Eine weitere Erweiterung des Feuerwehrhauses wurde nötig, als 1955 mit der DL 18 die erste Drehleiter in Kreuztal Einzug hielt, erster Fahrer des Opel-Blitz war Günter Traut. Über Jahrzehnte hinweg lag die Leitung der Kreuztaler Feuerwehr ab 1963 in den Händen von Horst Reh, zunächst als Gemeinde-, später als Amts- und Stadtbrandmeister. Während seiner Dienst-Ära erfolgten im Jahr 1978 Bau und Indienstnahme des neuen Kreuztaler Feuerwehr-Domizils in der Nähe des Bahnhofs.

Nach dem Umzug der Feuerwehr tastete sich eine Kulturinitiative ins alte Haus, wo sich ab 1983 der „Verein Altes Feuerwehrhaus“ etablierte. Die nachfolgenden Jahre bleiben unverwechselbar mit dem Namen von Rita Beims und ihrem Team verbunden, unter deren geschickter Regie sich ein Kleinkunstforum entwickelte, das in der weiteren Region seinesgleichen suchte. Eine Theaterszene blühte auf, eine eigene Theatergruppe formierte sich, nicht selten war Kabarett angesagt wie auch Literaturlesungen, unvergessen jene mit Max von der Grün. Blues und Jazz waren in Konzerten zu hören, auch alle anderen musikalischen Stilrichtungen fanden statt, selbst Bauchtanz und vielerlei Ausstellungen. Im Oberstock hatte sich ein Maler eingenistet, getöpfert wurde auch. Mit dem Aufblühen der neuen städtischen Kulturaktivitäten wurde es allerdings für den damals vielgelobten Verein immer enger, auch finanziell gesehen. Er musste sich Ende 2000 selbst auflösen. Solche lebendigen Zeiten hatte das ehrwürdige Feuerwehrhaus bis dahin noch nicht erlebt.

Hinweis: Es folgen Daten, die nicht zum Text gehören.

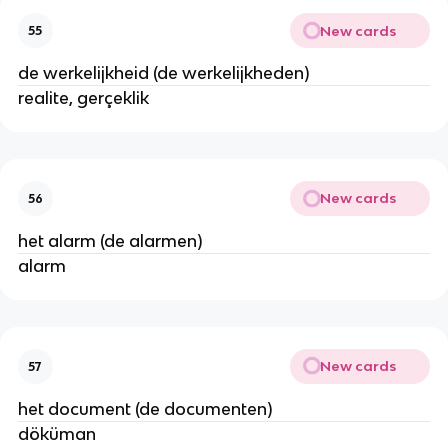
New cards
55
de werkelijkheid (de werkelijkheden)
realite, gerçeklik
New cards
56
het alarm (de alarmen)
alarm
New cards
57
het document (de documenten)
döküman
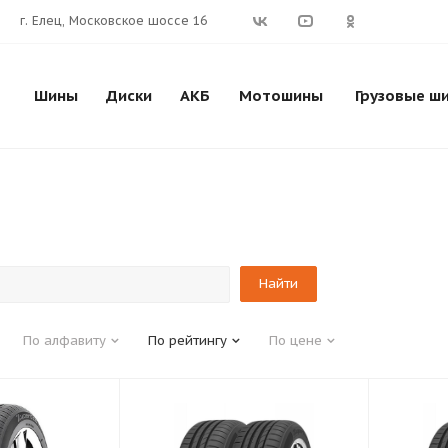
г. Елец, Московское шоссе 16
Шины
Диски
АКБ
Мотошины
Грузовые ш
По алфавиту
По рейтингу
По цене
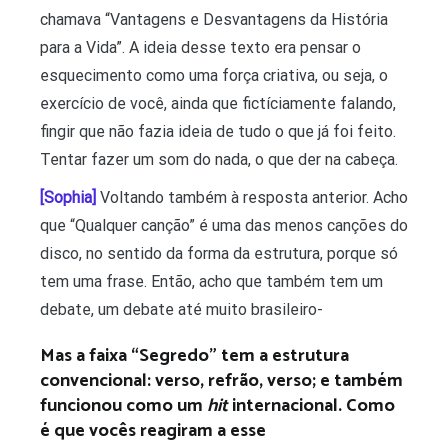
chamava “Vantagens e Desvantagens da História
para a Vida”. A ideia desse texto era pensar o
esquecimento como uma força criativa, ou seja, o
exercício de você, ainda que fictíciamente falando,
fingir que não fazia ideia de tudo o que já foi feito.
Tentar fazer um som do nada, o que der na cabeça.
[Sophia]
Voltando também à resposta anterior. Acho
que “Qualquer canção” é uma das menos canções do
disco, no sentido da forma da estrutura, porque só
tem uma frase. Então, acho que também tem um
debate, um debate até muito brasileiro-
Mas a faixa “Segredo” tem a estrutura
convencional: verso, refrão, verso; e também
funcionou como um
hit
internacional. Como
é que vocês reagiram a esse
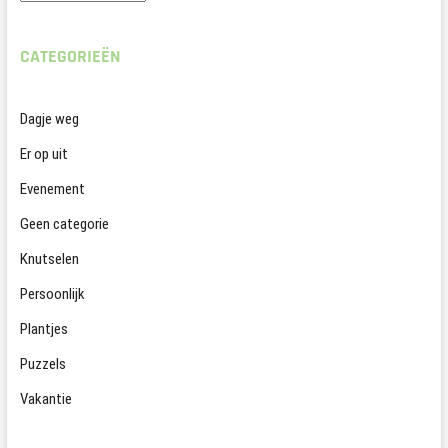
CATEGORIEËN
Dagje weg
Er op uit
Evenement
Geen categorie
Knutselen
Persoonlijk
Plantjes
Puzzels
Vakantie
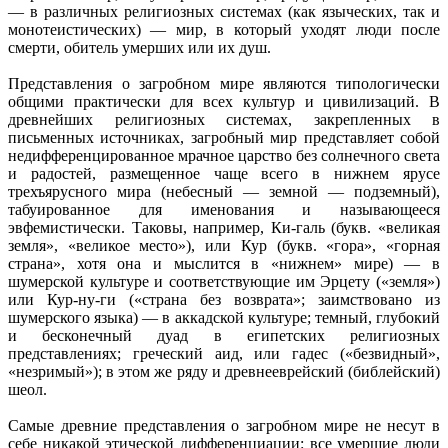
— в различных религиозных системах (как языческих, так и
монотеистических) — мир, в который уходят люди после
смерти, обитель умерших или их душ.
Представления о загробном мире являются типологически
общими практически для всех культур и цивилизаций. В
древнейших религиозных системах, закрепленных в
письменных источниках, загробный мир представляет собой
недифференцированное мрачное царство без солнечного света
и радостей, размещенное чаще всего в нижнем ярусе
трехъярусного мира (небесный — земной — подземный),
табуированное для именования и называющееся
эвфемистически. Таковы, например, Ки-галь (букв. «великая
земля», «великое место»), или Кур (букв. «гора», «горная
страна», хотя она и мыслится в «нижнем» мире) — в
шумерской культуре и соответствующие им Эрцету («земля»)
или Кур-ну-ги («страна без возврата»; заимствовано из
шумерского языка) — в аккадской культуре; темный, глубокий
и бесконечный дуад в египетских религиозных
представлениях; греческий аид, или гадес («безвидный»,
«незримый»); в этом же ряду и древнееврейский (библейский)
шеол.
Самые древние представления о загробном мире не несут в
себе никакой этической дифференциации: все умершие люди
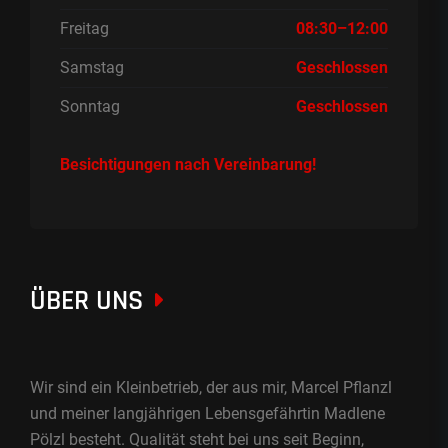
Freitag
08:30–12:00
Samstag
Geschlossen
Sonntag
Geschlossen
Besichtigungen nach Vereinbarung!
ÜBER UNS
Wir sind ein Kleinbetrieb, der aus mir, Marcel Pflanzl
und meiner langjährigen Lebensgefährtin Madlene
Pölzl besteht. Qualität steht bei uns seit Beginn,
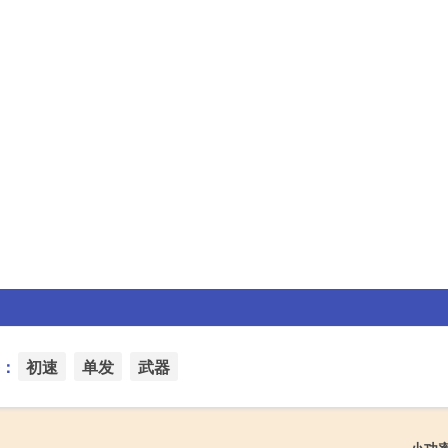
：
初速
单发
武器
小功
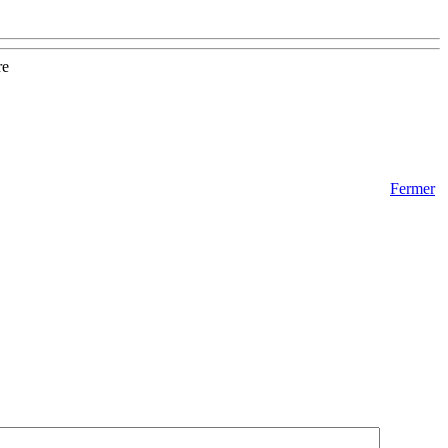
re
Fermer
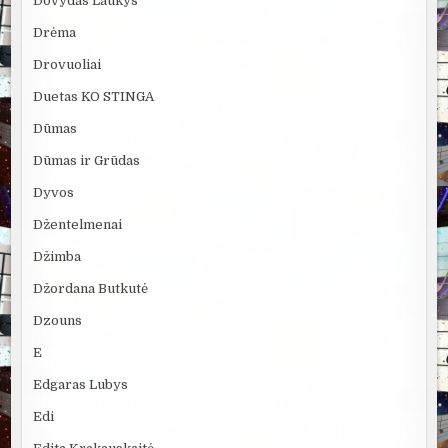
Dovydas Laukys
Drėma
Drovuoliai
Duetas KO STINGA
Dūmas
Dūmas ir Grūdas
Dyvos
Džentelmenai
Džimba
Džordana Butkutė
Dzouns
E
Edgaras Lubys
Edi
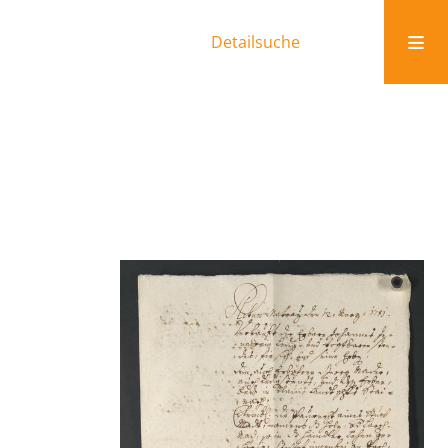
Detailsuche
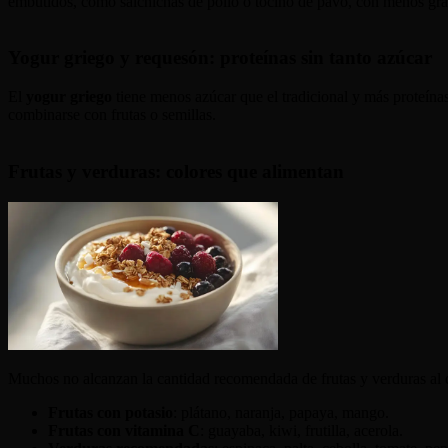
embutidos, como salchichas de pollo o tocino de pavo, con menos gra
Yogur griego y requesón: proteínas sin tanto azúcar
El
yogur griego
tiene menos azúcar que el tradicional y más proteínas,
combinarse con frutas o semillas.
Frutas y verduras: colores que alimentan
Muchos no alcanzan la cantidad recomendada de frutas y verduras al 
Frutas con potasio
: plátano, naranja, papaya, mango.
Frutas con vitamina C
: guayaba, kiwi, frutilla, acerola.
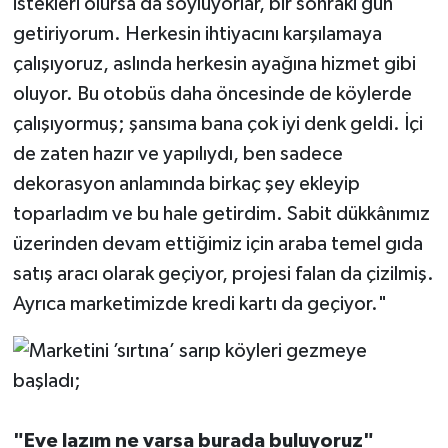
istekleri olursa da söylüyorlar, bir sonraki gün
getiriyorum. Herkesin ihtiyacını karşılamaya
çalışıyoruz, aslında herkesin ayağına hizmet gibi
oluyor. Bu otobüs daha öncesinde de köylerde
çalışıyormuş; şansıma bana çok iyi denk geldi. İçi
de zaten hazır ve yapılıydı, ben sadece
dekorasyon anlamında birkaç şey ekleyip
toparladım ve bu hale getirdim. Sabit dükkânımız
üzerinden devam ettiğimiz için araba temel gıda
satış aracı olarak geçiyor, projesi falan da çizilmiş.
Ayrıca marketimizde kredi kartı da geçiyor."
"Eve lazım ne varsa burada buluyoruz"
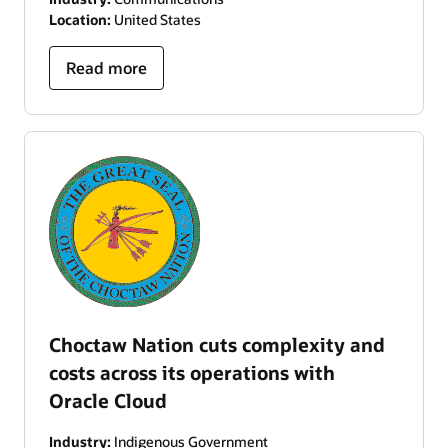
Location:
United States
Read more
Choctaw Nation cuts complexity and
costs across its operations with
Oracle Cloud
Industry:
Indigenous Government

Eine gänzlich neue Zeit brach an, als Antje und Sönke Hadem im Jahr 2001 das Gebäude aus dem Besitz der Stadt Kreuztal erwerben konnte. Beide betreiben die „Senioren-Wohngruppe Haus Hadem“, in unmittelbarer Nachbarschaft zum Alten Feuerwehrhaus, mit zurzeit 19 Gästebetten.

Nach einigen Jahren unterschiedlicher Nutzung des Feuerwehrhauses durch Feiern, Veranstaltungen und Café-Betrieb steht das Gebäude seit vergangenem Jahr ausschließlich den mobilen Bewohnern der Senioreneinrichtung als Tagesaufenthalt für vielfältige therapeutische Maßnahmen zur Verfügung: für gemeinsames Kochen, Basteln, Gymnastik, Lesungen, musikalische Aktivitäten, wie auch für Andachten und Gottesdienste. Drei ausgebildete Therapeutinnen engagieren sich, um die Hausbewohner – vornehmlich auch die Demenz-Kranken – zu betreuen und zu aktivem Handeln anzuregen. Das Geschehen findet in unglaublich schöner und familiärer Atmosphäre statt, mit Einrichtungsmöbeln aus der Biedermeierzeit und farbenfrohen Gemälden einiger heimischer Künstler als Dauerleihgaben. Ein Haus zum Wohlfühlen!

So hat das Alte Feuerwehrhaus in den unterschiedlichen Phasen seiner Nutzung über nun 100 Jahre hinweg als baugeschichtliches Kleinod immer im Dienst der Bürger gestanden – wie auch heute noch. Aber auch eine Geburtstagsfeier ist angesagt: Am 4. Dezember, zu adventlicher Zeit, ist „Tag der offenen Tür“ mit der Möglichkeit für alle, die derzeitige Nutzung in Augenschein zu nehmen und sich auch der interessanten Geschichte des Hauses aus den Anfängen bis heute zu erinnern.